::: SUPPLIED DATA :::

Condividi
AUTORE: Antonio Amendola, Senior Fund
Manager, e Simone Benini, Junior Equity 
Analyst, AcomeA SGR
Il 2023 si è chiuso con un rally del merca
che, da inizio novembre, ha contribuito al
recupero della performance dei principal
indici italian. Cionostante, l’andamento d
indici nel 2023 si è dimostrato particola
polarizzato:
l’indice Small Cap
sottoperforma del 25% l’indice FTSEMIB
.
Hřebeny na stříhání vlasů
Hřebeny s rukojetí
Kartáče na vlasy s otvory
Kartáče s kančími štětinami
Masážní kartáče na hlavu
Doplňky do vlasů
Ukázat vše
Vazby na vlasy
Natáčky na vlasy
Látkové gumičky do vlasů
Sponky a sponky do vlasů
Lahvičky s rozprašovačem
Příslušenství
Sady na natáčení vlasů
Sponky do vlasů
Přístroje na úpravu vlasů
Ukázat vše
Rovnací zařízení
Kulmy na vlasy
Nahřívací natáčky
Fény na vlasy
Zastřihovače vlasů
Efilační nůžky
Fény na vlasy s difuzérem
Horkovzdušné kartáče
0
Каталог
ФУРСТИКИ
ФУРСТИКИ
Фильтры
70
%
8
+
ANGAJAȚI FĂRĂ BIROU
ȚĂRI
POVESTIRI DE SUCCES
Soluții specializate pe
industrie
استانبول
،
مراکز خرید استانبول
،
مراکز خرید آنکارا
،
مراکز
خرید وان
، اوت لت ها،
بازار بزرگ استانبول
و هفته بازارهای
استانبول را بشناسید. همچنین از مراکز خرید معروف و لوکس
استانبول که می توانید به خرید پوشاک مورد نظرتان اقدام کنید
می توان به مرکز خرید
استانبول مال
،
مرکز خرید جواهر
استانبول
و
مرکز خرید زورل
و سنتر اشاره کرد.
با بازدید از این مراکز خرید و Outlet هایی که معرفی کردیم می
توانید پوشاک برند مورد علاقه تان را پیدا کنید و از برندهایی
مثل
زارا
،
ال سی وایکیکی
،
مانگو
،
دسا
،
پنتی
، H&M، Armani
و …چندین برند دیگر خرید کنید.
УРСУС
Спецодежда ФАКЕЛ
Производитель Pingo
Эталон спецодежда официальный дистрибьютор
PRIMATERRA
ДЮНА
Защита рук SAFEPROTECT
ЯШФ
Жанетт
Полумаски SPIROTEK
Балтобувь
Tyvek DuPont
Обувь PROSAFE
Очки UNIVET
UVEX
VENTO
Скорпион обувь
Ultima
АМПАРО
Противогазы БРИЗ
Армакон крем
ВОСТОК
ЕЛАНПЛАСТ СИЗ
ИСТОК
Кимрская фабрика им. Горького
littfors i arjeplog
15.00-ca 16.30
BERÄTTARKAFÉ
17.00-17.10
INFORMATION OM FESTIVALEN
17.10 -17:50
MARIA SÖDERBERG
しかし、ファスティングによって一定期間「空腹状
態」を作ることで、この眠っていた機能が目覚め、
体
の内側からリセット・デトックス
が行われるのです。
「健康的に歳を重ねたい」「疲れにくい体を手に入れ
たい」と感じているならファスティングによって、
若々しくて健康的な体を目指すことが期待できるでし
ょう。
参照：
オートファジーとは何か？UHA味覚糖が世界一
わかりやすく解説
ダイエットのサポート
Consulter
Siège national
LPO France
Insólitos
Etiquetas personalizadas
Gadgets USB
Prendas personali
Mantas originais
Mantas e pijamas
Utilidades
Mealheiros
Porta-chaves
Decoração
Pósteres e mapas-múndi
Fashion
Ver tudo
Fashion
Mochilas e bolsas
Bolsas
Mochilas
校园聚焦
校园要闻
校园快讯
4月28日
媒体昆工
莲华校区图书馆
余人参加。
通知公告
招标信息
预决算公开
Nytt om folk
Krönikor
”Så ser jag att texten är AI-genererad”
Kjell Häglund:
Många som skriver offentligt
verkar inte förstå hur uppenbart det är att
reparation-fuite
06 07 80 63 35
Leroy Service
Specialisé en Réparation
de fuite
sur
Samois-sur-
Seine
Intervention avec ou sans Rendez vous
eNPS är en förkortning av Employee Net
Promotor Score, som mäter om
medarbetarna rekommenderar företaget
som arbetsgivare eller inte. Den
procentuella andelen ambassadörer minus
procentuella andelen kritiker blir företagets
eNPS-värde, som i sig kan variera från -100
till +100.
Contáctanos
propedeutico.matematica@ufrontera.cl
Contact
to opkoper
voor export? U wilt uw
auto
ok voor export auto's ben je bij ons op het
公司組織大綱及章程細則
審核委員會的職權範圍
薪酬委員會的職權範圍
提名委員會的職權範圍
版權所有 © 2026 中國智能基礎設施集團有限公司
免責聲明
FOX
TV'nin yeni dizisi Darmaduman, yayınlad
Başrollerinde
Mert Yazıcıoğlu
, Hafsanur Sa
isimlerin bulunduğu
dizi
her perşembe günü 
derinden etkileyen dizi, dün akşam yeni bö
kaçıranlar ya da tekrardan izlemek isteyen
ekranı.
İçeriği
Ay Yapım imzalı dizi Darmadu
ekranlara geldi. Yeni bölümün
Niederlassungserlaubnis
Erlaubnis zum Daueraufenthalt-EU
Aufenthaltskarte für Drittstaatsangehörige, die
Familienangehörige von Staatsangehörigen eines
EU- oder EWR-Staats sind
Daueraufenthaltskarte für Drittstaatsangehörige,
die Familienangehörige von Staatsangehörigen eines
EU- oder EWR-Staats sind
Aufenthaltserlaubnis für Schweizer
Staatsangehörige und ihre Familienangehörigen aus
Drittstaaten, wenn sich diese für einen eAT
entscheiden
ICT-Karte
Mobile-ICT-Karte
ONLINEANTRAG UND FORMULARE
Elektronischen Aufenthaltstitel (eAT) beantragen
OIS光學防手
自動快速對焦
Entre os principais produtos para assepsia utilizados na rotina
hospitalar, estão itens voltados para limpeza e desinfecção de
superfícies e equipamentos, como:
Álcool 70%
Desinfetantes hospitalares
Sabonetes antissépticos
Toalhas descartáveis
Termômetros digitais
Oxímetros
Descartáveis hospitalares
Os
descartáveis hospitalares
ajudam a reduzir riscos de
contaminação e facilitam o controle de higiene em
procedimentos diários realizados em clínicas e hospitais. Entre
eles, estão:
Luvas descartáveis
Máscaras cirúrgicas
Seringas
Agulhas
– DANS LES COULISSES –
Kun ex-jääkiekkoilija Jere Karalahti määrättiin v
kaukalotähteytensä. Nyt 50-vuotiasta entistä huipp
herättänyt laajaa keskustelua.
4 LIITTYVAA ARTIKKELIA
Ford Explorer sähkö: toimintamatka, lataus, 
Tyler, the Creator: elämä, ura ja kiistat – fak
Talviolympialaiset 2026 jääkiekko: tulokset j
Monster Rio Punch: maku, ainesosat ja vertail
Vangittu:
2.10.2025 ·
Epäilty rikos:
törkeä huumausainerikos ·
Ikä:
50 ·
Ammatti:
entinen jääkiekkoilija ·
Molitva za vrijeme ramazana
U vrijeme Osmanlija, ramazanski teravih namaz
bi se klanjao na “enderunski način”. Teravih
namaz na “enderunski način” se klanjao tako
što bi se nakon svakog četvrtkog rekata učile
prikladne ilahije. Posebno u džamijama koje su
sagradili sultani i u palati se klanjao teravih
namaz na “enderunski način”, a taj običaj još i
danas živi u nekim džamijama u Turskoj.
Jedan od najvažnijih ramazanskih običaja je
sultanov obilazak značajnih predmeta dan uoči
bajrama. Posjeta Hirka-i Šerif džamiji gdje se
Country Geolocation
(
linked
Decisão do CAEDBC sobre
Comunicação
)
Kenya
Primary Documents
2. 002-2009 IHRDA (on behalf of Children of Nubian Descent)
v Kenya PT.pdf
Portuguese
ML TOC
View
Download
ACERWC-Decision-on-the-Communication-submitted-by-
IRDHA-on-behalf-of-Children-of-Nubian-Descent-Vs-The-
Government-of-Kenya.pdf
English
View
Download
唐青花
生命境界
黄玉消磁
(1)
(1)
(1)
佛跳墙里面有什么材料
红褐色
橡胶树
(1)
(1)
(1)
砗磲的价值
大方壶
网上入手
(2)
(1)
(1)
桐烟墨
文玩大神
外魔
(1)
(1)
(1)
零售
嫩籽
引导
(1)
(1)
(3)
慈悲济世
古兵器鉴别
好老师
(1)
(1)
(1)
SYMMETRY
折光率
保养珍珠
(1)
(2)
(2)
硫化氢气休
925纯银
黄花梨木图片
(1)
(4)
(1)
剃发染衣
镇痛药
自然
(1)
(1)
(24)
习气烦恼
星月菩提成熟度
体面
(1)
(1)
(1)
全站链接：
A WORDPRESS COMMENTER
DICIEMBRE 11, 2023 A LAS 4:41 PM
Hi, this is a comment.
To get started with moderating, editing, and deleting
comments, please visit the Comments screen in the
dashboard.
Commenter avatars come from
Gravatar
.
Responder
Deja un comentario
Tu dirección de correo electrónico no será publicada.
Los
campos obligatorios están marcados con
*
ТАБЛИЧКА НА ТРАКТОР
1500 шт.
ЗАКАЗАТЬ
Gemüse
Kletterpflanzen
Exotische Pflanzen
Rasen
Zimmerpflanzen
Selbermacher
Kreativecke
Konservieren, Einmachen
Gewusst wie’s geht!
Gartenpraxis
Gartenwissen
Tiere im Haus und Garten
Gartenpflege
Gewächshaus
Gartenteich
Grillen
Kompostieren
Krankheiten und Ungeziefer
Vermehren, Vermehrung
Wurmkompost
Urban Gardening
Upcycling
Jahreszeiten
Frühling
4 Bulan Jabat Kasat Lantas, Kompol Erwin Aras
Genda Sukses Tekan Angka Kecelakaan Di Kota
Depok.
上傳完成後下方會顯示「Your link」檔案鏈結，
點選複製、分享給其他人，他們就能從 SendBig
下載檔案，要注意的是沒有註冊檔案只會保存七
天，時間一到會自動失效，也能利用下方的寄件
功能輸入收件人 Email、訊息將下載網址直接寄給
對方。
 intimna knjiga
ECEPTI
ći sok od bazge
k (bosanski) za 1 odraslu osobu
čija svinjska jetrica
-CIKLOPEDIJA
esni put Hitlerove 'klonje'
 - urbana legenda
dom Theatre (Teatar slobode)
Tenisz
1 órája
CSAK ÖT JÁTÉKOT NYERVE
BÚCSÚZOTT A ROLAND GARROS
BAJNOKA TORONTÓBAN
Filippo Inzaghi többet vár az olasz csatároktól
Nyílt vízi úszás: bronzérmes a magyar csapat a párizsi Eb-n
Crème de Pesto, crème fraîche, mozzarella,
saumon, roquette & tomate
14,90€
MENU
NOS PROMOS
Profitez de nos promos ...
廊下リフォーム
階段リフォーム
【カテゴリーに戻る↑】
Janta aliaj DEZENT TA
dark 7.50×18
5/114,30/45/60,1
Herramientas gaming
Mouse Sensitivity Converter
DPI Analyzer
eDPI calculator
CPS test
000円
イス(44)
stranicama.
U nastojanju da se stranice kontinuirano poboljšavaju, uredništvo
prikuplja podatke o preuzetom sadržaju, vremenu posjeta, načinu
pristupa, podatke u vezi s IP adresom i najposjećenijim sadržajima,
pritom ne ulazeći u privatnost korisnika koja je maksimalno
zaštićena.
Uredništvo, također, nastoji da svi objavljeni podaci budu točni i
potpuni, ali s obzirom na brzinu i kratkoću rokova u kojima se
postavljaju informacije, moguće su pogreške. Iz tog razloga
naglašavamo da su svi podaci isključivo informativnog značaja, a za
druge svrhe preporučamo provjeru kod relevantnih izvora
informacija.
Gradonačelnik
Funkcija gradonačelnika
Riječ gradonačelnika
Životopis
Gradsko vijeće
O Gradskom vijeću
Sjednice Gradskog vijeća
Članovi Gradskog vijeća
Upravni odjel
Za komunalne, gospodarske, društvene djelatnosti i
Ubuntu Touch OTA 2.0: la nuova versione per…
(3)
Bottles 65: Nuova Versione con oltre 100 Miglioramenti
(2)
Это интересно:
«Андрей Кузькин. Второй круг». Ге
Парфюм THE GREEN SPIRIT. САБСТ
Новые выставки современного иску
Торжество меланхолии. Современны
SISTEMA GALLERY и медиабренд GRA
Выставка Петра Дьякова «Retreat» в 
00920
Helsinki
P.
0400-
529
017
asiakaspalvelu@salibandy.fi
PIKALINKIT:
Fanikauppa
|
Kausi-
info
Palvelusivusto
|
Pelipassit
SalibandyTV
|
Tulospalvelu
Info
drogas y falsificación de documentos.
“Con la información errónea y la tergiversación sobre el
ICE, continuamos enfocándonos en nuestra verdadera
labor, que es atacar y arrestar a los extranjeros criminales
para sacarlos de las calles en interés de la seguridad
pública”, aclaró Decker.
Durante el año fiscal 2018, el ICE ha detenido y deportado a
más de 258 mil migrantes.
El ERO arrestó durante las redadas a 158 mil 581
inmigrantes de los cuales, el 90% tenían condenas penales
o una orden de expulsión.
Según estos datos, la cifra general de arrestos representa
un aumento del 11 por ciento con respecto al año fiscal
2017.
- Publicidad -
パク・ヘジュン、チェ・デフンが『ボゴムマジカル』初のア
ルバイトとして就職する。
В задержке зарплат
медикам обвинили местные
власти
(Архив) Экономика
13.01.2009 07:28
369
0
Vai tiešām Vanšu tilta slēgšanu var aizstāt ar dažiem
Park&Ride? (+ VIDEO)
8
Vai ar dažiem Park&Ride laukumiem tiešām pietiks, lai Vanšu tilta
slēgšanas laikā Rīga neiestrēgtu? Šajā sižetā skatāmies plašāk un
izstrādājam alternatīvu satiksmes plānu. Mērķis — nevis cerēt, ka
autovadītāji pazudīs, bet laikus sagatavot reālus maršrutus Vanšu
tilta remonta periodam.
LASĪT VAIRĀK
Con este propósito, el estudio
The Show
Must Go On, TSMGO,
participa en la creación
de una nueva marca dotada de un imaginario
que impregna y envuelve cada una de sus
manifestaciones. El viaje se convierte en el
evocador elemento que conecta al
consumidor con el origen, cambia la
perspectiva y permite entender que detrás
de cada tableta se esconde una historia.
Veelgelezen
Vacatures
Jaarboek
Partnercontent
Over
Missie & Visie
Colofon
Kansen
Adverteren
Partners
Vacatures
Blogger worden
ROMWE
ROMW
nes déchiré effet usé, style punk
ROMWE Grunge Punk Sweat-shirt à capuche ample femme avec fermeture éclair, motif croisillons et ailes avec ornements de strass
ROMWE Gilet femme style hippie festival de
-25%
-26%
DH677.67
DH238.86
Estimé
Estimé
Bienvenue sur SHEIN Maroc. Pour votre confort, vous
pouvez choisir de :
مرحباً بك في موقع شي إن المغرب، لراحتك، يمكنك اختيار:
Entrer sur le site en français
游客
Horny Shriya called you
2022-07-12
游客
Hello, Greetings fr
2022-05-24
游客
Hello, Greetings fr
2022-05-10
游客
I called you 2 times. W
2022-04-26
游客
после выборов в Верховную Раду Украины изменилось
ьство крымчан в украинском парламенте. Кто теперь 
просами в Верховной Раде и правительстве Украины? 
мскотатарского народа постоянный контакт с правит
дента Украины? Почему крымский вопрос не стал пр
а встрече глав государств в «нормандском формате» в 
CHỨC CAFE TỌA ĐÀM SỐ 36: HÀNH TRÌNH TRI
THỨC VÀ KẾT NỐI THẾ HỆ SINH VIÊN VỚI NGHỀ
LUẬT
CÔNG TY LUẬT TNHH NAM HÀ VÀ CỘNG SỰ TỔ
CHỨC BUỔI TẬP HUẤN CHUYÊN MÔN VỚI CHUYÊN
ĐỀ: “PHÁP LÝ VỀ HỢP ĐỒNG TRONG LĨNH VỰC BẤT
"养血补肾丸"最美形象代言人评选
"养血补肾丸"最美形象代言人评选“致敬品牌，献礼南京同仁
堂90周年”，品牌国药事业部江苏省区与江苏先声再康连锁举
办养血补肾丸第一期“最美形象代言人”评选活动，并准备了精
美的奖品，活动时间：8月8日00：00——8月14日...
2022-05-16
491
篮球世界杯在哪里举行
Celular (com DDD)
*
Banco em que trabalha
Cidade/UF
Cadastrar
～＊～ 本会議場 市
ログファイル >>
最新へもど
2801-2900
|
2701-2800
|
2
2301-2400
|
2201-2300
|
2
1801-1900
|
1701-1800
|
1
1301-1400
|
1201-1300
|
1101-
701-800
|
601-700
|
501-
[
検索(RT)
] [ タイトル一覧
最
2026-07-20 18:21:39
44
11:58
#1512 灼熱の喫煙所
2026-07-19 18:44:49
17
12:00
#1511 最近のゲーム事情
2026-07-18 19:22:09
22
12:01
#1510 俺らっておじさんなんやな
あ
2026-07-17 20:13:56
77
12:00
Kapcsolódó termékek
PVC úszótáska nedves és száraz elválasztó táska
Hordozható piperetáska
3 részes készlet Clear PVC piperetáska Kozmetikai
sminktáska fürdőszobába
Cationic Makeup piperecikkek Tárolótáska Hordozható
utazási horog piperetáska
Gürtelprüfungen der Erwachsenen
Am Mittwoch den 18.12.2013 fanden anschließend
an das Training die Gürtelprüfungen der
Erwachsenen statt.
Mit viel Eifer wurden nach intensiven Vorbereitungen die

:::

* DIRECTIONS
Copy the stretch from the beginning of the items through the line containing "بازار بزرگ استانبول", both ends included, exactly as it reads.

* TASK ANSWER
Condividi
AUTORE: Antonio Amendola, Senior Fund
Manager, e Simone Benini, Junior Equity 
Analyst, AcomeA SGR
Il 2023 si è chiuso con un rally del merca
che, da inizio novembre, ha contribuito al
recupero della performance dei principal
indici italian. Cionostante, l’andamento d
indici nel 2023 si è dimostrato particola
polarizzato:
l’indice Small Cap
sottoperforma del 25% l’indice FTSEMIB
.
Hřebeny na stříhání vlasů
Hřebeny s rukojetí
Kartáče na vlasy s otvory
Kartáče s kančími štětinami
Masážní kartáče na hlavu
Doplňky do vlasů
Ukázat vše
Vazby na vlasy
Natáčky na vlasy
Látkové gumičky do vlasů
Sponky a sponky do vlasů
Lahvičky s rozprašovačem
Příslušenství
Sady na natáčení vlasů
Sponky do vlasů
Přístroje na úpravu vlasů
Ukázat vše
Rovnací zařízení
Kulmy na vlasy
Nahřívací natáčky
Fény na vlasy
Zastřihovače vlasů
Efilační nůžky
Fény na vlasy s difuzérem
Horkovzdušné kartáče
0
Каталог
ФУРСТИКИ
ФУРСТИКИ
Фильтры
70
%
8
+
ANGAJAȚI FĂRĂ BIROU
ȚĂRI
POVESTIRI DE SUCCES
Soluții specializate pe
industrie
استانبول
،
مراکز خرید استانبول
،
مراکز خرید آنکارا
،
مراکز
خرید وان
، اوت لت ها،
بازار بزرگ استانبول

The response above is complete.